**Required action**: Keep every word of the entries and print them exactly; the pictures stay out.
Segment Open
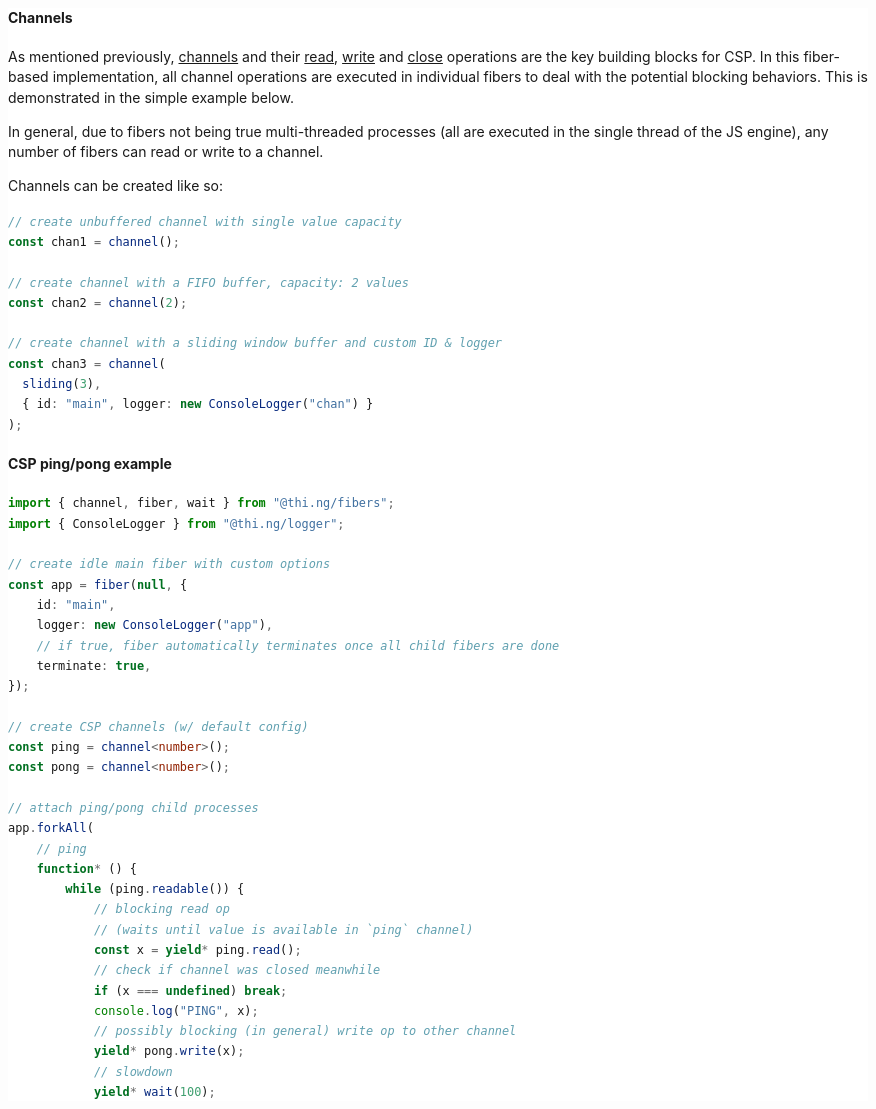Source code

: 
#### Channels

As mentioned previously,
[channels](https://docs.thi.ng/umbrella/fibers/functions/channel.html) and their
[read](https://docs.thi.ng/umbrella/fibers/classes/Channel.html#read),
[write](https://docs.thi.ng/umbrella/fibers/classes/Channel.html#write) and
[close](https://docs.thi.ng/umbrella/fibers/classes/Channel.html#close)
operations are the key building blocks for CSP. In this fiber-based
implementation, all channel operations are executed in individual fibers to deal
with the potential blocking behaviors. This is demonstrated in the simple
example below.

In general, due to fibers not being true multi-threaded processes (all are
executed in the single thread of the JS engine), any number of fibers can read
or write to a channel.

Channels can be created like so:

```ts
// create unbuffered channel with single value capacity
const chan1 = channel();

// create channel with a FIFO buffer, capacity: 2 values
const chan2 = channel(2);

// create channel with a sliding window buffer and custom ID & logger
const chan3 = channel(
  sliding(3),
  { id: "main", logger: new ConsoleLogger("chan") }
);
```

#### CSP ping/pong example

```ts tangle:export/pingpong.ts
import { channel, fiber, wait } from "@thi.ng/fibers";
import { ConsoleLogger } from "@thi.ng/logger";

// create idle main fiber with custom options
const app = fiber(null, {
    id: "main",
    logger: new ConsoleLogger("app"),
    // if true, fiber automatically terminates once all child fibers are done
    terminate: true,
});

// create CSP channels (w/ default config)
const ping = channel<number>();
const pong = channel<number>();

// attach ping/pong child processes
app.forkAll(
    // ping
    function* () {
        while (ping.readable()) {
            // blocking read op
            // (waits until value is available in `ping` channel)
            const x = yield* ping.read();
            // check if channel was closed meanwhile
            if (x === undefined) break;
            console.log("PING", x);
            // possibly blocking (in general) write op to other channel
            yield* pong.write(x);
            // slowdown
            yield* wait(100);
```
Segment Closed
**Solution**:
Source code

: 
#### Channels

As mentioned previously,
[channels](https://docs.thi.ng/umbrella/fibers/functions/channel.html) and their
[read](https://docs.thi.ng/umbrella/fibers/classes/Channel.html#read),
[write](https://docs.thi.ng/umbrella/fibers/classes/Channel.html#write) and
[close](https://docs.thi.ng/umbrella/fibers/classes/Channel.html#close)
operations are the key building blocks for CSP. In this fiber-based
implementation, all channel operations are executed in individual fibers to deal
with the potential blocking behaviors. This is demonstrated in the simple
example below.

In general, due to fibers not being true multi-threaded processes (all are
executed in the single thread of the JS engine), any number of fibers can read
or write to a channel.

Channels can be created like so:

```ts
// create unbuffered channel with single value capacity
const chan1 = channel();

// create channel with a FIFO buffer, capacity: 2 values
const chan2 = channel(2);

// create channel with a sliding window buffer and custom ID & logger
const chan3 = channel(
  sliding(3),
  { id: "main", logger: new ConsoleLogger("chan") }
);
```

#### CSP ping/pong example

```ts tangle:export/pingpong.ts
import { channel, fiber, wait } from "@thi.ng/fibers";
import { ConsoleLogger } from "@thi.ng/logger";

// create idle main fiber with custom options
const app = fiber(null, {
    id: "main",
    logger: new ConsoleLogger("app"),
    // if true, fiber automatically terminates once all child fibers are done
    terminate: true,
});

// create CSP channels (w/ default config)
const ping = channel<number>();
const pong = channel<number>();

// attach ping/pong child processes
app.forkAll(
    // ping
    function* () {
        while (ping.readable()) {
            // blocking read op
            // (waits until value is available in `ping` channel)
            const x = yield* ping.read();
            // check if channel was closed meanwhile
            if (x === undefined) break;
            console.log("PING", x);
            // possibly blocking (in general) write op to other channel
            yield* pong.write(x);
            // slowdown
            yield* wait(100);
```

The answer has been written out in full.